First impression on unpacking the Q702 test unit was the solid feel and clean, minimalist styling.
Intel's gaming gambit highlights web's future
- — 17 May, 2000 16:40
Intel's involvement in the new online game devised by Channel [V] is the chipmaker's first foray into gaming. More importantly, it opens up opportunities in new areas, said Intel's internet marketing manager, Kate Burleigh.
Last week, a new internet game devised by Channel [V], and brought to life with the assistance of Intel, was unveiled. The game features internet technologies and special effects produced by Intel's WebOutfitter service, Burleigh said.
"Channel [V] conceptualised the game concept and worked closely with us to bring their vision of the Channel [V] Supastar game to life. Both Channel [V] and Intel are promoting the free game to our respective audiences and it is expected that word of mouth and the buzz on the street will do the rest of the job for us," she said.
Although Channel [V] was chosen to work on the venture, "Intel is interested in working with websites that are capable of creating content that shows the power of the Pentium III processor and takes what is possible on the web to the next level", Burleigh said.
"If we think the content will appeal to our audience then we are certainly open to hearing from organisations with good ideas, but we are by no means limiting ourselves to games," said Burleigh, on the prospect of Intel playing a part in future web-based games releases.
The game, titled Supastar, is located on the game page of Channel [V]'s website (http://www.channelv.com.au) and on Intel's website (http://www.intel.com)," Burleigh said.
Supastar requires a Pentium III processor to run, uses an interface driven by Flash 4 plugged into a SQL database, and has all required information pulled from the database and delivered "in an interactive way to enhance the user experience", according to Burleigh.
The game is based around a player's attempts at surviving life as a music superstar. Players choose a character from a list of music industry-type characters, ranging from a pop starlet to a wild rocker. They then select a manager who assists in launching the player's career and keeps it chugging along at a reasonable speed.
The ultimate goal for the Supastar player is to improve his or her career, and to accumulate as many creativity, fame and good health points as possible by doing gigs, recording albums, and juggling a balanced lifestyle.
The player will also "need to monitor (their) money, fame, creativity and health. A drastic fall in any of these areas can seriously set your career back. We've tried to show the ups and downs of the music biz as you play, and to keep it as close to the 'real world' as possible," Burleigh said.

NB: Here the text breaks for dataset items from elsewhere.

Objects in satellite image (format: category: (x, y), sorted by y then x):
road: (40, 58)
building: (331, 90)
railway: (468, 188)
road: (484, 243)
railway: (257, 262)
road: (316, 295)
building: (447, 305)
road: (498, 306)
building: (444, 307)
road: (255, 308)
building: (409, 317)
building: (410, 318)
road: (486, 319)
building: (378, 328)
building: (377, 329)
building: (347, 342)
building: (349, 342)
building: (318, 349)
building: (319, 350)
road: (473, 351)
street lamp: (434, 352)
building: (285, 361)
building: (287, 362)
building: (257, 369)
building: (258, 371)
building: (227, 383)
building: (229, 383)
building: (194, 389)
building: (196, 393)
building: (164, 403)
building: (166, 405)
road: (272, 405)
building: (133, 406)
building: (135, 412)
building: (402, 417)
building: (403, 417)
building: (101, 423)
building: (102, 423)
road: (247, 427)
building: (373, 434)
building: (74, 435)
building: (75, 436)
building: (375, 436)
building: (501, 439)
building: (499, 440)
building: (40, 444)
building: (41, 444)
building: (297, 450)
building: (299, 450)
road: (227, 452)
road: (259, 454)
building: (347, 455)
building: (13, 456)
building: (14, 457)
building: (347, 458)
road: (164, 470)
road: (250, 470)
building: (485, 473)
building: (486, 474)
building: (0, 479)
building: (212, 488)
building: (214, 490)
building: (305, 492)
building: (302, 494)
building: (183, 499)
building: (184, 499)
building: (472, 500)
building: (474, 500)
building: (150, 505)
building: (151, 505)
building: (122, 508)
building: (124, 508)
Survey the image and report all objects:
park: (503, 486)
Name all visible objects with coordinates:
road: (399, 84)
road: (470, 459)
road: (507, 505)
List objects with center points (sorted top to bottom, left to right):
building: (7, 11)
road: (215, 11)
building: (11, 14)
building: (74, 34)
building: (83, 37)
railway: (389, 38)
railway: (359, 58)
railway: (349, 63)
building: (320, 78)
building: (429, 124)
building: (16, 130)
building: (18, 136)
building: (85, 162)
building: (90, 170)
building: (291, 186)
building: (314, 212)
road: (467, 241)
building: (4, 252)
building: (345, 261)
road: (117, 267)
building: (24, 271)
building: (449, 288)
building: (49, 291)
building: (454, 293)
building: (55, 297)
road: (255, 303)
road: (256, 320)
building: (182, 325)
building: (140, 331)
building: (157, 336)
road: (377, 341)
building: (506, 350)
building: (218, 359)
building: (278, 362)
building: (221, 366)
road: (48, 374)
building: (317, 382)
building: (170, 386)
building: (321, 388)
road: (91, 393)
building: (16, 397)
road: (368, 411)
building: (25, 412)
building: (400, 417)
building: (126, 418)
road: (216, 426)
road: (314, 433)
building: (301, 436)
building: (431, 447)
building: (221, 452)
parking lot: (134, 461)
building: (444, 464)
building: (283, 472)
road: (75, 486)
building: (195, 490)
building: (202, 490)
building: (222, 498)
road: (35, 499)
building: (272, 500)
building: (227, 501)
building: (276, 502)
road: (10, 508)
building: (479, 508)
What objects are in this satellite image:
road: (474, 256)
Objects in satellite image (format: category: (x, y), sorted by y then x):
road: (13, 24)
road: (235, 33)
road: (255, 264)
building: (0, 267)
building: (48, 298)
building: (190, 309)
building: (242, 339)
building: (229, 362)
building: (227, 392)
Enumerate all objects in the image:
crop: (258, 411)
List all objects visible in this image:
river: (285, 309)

"It is expected that the game will build up a huge following from both the Channel [V] audience and also from Pentium III-based PC owners," Burleigh commented.
"We chose to work with Channel [V] because the format of their on-air program utilised the web a lot, suggesting that their key target audience of 13 to 25-year-olds is web-savvy and interested in keeping up to date with new and interesting content on the web," Burleigh said.
According to officials, a special trial month will be available to customers with a Pentium III processor throughout May, with general availability slated for June.